Advantages of Single-Ply Membranes
By only using a single layer of waterproofing all single-ply systems use fewer materials, making them comparatively cheap. The single-layer also allows for a faster installation time. Installation is relatively easy, requiring less training for contractors and fewer specialist tools. The single layer of thin material also minimises the thickness of the roof construction and the materials themselves are lightweight.
In addition to these shared traits, each membrane has its own individual advantages.
EPDM comes in very large sheets meaning there are fewer seams.
PVC is available in a lot of colours, is extremely flexible and has additives to increase its fire resistance and UV protection. A seam can be easily heat welded.
TPO is an excellent heat reflector, especially when the white coloured option is used.
It incorporates a laminated top layer of UV protection and fire-resistant additives. It can be heat-welded at the seams by skilled installers.
TPE is basically an improved version of TPO. It is UV stable and fire-resistant throughout. It is more forgiving of dust and dirt when heat sealing, improving seam strength.
Disadvantages of Single-Ply Membranes
Using such thin materials has a significant drawback, all single-ply roof membranes are extremely easy to puncture. This means that they cannot withstand foot traffic and seriously inhibits maintenance access. Having only one level of adhesion, being directly installed onto the roofing substrate, and combined with their light weight makes them very susceptible to wind uplift, particularly on poorly sealed seams. If the system is chemically adhered to the roofing substrate then, due again to the thin construction, the adhesives used can degenerate quickly due to UV and thermal heating. As a result of these issues, the lifespan of single-ply roofs can be surprisingly short.
Perhaps the most obvious and significant disadvantage that they all share is the very fact that they are single-ply membranes. There is no built-in redundancy within these systems; any puncture, faulty seam or other failures in the membrane will immediately lead to water ingress into the roofing substructure and the building itself.
Another disadvantage is that a single layer of membrane does not allow the roofing details to be independently waterproofed, allowing the roof to be compartmentalised section by section which reduces the risk of whole roof failure in the long run.
In addition to these shared traits, each membrane has its own individual disadvantages.
EPDM has no UV protection, leaving it extremely vulnerable to early degradation, shrinking and stretching. Seams are joined with a primer and adhesive which has a tendency to fail quickly. Seam failure is so common that some systems incorporate an additional cover tape adhered over the seam, but this too is prone to failure when it laps a perpendicular seam or over laps more cover tape. This susceptibility to seam faults means that it copes poorly with complex roof details. EPDM is not fire-resistant and has very poor resistance to oils, fats and grease.
PVC contains plasticiser. This will leech over time leading to shrinkage which can cause seams to fail and cause lifting from the roof substructure. It also causes the PVC to become very brittle over time and in cold weather, it is known to shatter causing the roof to fail.

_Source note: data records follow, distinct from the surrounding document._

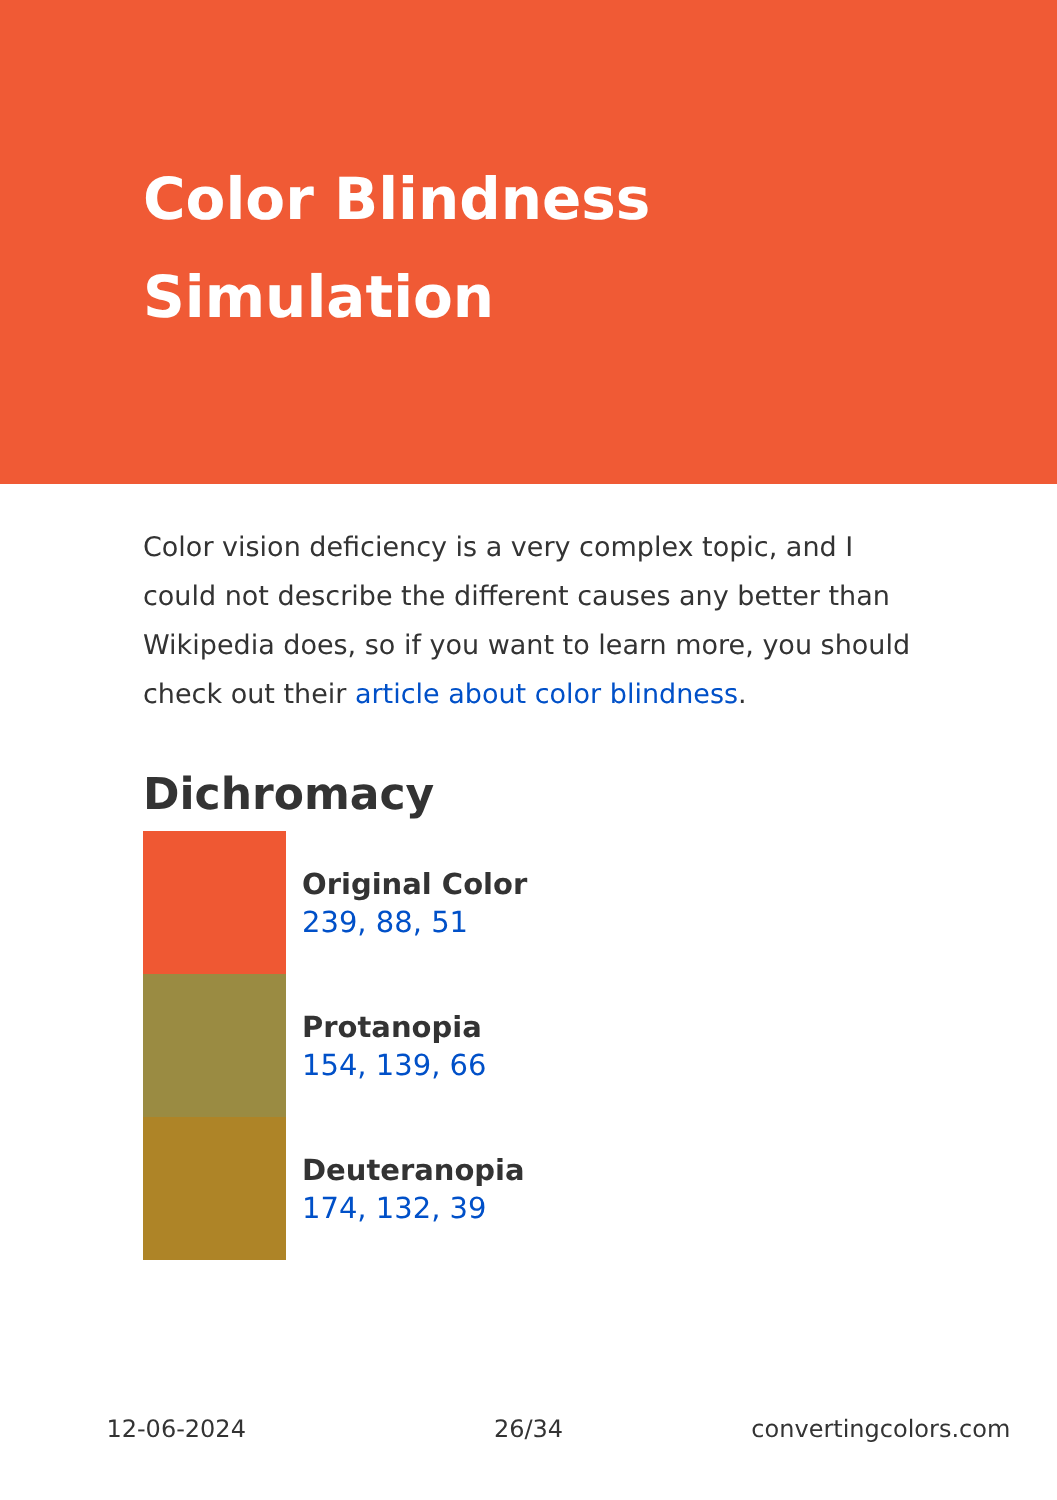Color Blindness
Simulation
Color vision deficiency is a very complex topic, and I could not describe the different causes any better than Wikipedia does, so if you want to learn more, you should check out their article about color blindness.
Dichromacy
Original Color
239, 88, 51
Protanopia
154, 139, 66
Deuteranopia
174, 132, 39
12-06-2024 26/34 convertingcolors.com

TPO cannot be heat welded successfully when dusty or dirty, which can be very hard to maintain during installation, leading to an increased likelihood of seam failures. It is susceptible to damage from thermal heating, resulting in shrinking which again leads to failures at the seams and lifting from the roof substructure. The laminated top layer that provides its UV protection and fire resistance can also introduce weaknesses making the TPO more prone to crazing and subsequent deterioration. Exposure to any petroleum-based product will cause TPO serious damage.
TPE whilst an improvement on TPO is still susceptible to thermal heating, which can lead to shrinkage and seam failure. Again, it is particularly vulnerable to exposure to any petroleum-based product which will cause TPE serious damage.